A cette époque, mon père voulait que je me trouve un petit travail à la mairie et que je joue en CFA. Il savait que c'était compliqué de faire carrière. Dans ma génération, on est que deux ou trois à avoir un parcours chez les professionnels. Mais je n'avais pas les mêmes objectifs que lui. Moi, je voulais être pro dès 18 ans. C'est ce que j'ai fait. Le travail a été récompensé."

Benjamin Pavard sous le maillot du LOSC

Crédit: Getty Images

Novembre 2014 - LOSC U21 – Manchester City U21

  • Match amical
J'ai commencé à avoir des palpitations
"C'était juste un match amical face à l'équipe de Patrick Vieira. Mais René Girard était là pour superviser les U19. J'avais été bon et une semaine après, il y a des blessés chez les pros et le coach vient me voir pour me dire que je vais m'entraîner avec eux. J'ai commencé à avoir des palpitations (rires). C'est allé très vite et je n'ai plus quitté le groupe. Encore maintenant, on échange souvent avec René Girard. C'est quelqu'un d'important qui a lancé ma carrière, je n'oublierai jamais. Quand j'étais en CFA, je m'inspirais de Sergio Ramos et Marquinhos. A Lille, petit, j'allais voir jouer Marko Basa, un des meilleurs défenseurs centraux que j'ai vus, Rio Mavuba et Florent Balmont. Après, ils m'ont accueilli dans le groupe pro."

Mars 2015 – ASSE – Lille

  • Ligue 1
Là, je me dis que je ne suis plus le petit enfant
"Ce n'est pas mon premier match chez les pros mais un déplacement à Saint-Etienne, c'est quelque chose… Je jouais arrière gauche. Toute la semaine, j'avais bossé mon mauvais pied contre un mur à Luchin même si je préfère faire des extérieurs (rires). Saint-Etienne, ses fans, j'ai toujours voulu jouer là-bas avec Lille. Je me souviens de l'ambiance de dingue, du stade plein. Quand je suis sur le terrain, ces ambiances me motivent encore plus.
Bon, on avait perdu mais j'étais dans l'équipe type de la semaine. Un super souvenir, je vivais mon rêve de L1. Là, je me dis, je ne suis plus le petit enfant. Je suis pro, il faut que je montre mon caractère. Je me devais de prouver que cette atmosphère me transcendait et ne me faisait pas peur. Dans les catégories jeunes, je stressais beaucoup, j'ai travaillé là-dessus et c'est terminé. Sur le terrain, je suis une autre personne, je vis le moment."

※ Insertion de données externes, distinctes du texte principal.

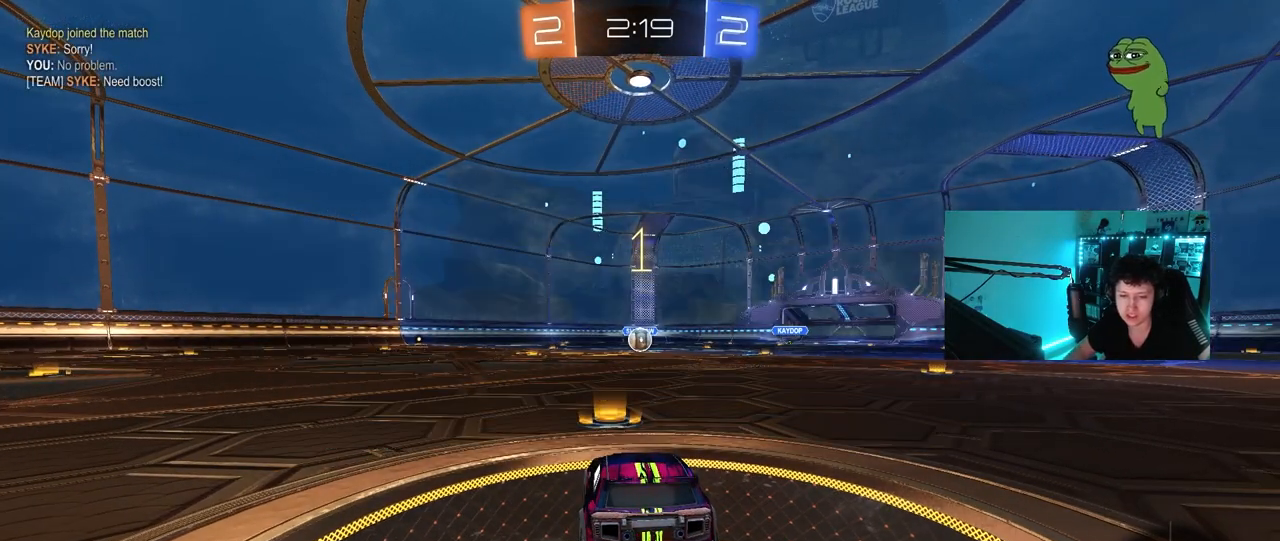
{"keys": ["w"], "mouse": ["left"], "events": []}
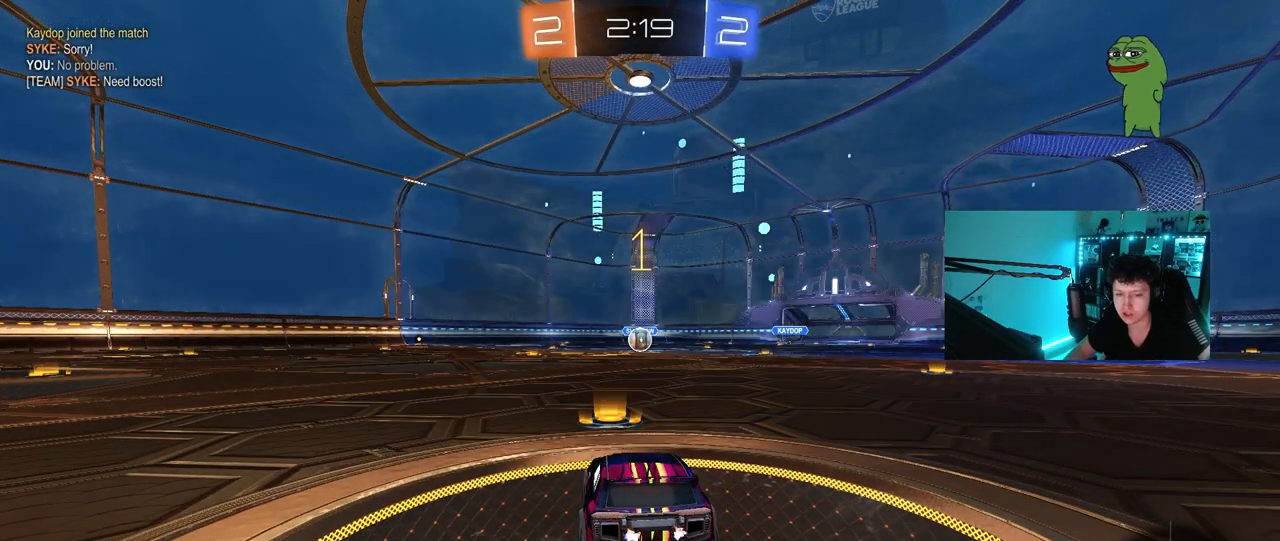
{"keys": ["w"], "mouse": ["left"], "events": []}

Benjamin Pavard à Geoffroy-Guichard face à Saint-Etienne

Crédit: Getty Images

Mai 2017 - VFB Stuttgart – Würzburger Kicker

  • 2.Bundesliga – Match de la montée
Encore maintenant, je regarde les vidéos, c'était fou
"Lille, c'est mon club. Mes parents habitent encore tout près. Mon objectif, c'était d'être capitaine du LOSC avec les pros. Mais j'ai pensé à ma carrière. J'ai encore un goût amer mais ça m'a fait évoluer de partir très jeune. Je suis devenu un homme très vite. A Stuttgart, j'ai découvert une famille. Même si beaucoup de gens se sont interrogés sur mon départ en Allemagne, je voulais enchaîner les matches chez les pros. En D2, il y'avait 60 000 supporters, c'est ce qu'il faut s'imaginer. On gagne le match, j'avais la chair de poule. C'était quelque chose de dingue. Encore maintenant, je regarde les vidéos, c'était fou. J'ai rendu des gens heureux comme jamais. Procurer ces émotions, c'était la première fois et je m'en souviendrai toute ma vie."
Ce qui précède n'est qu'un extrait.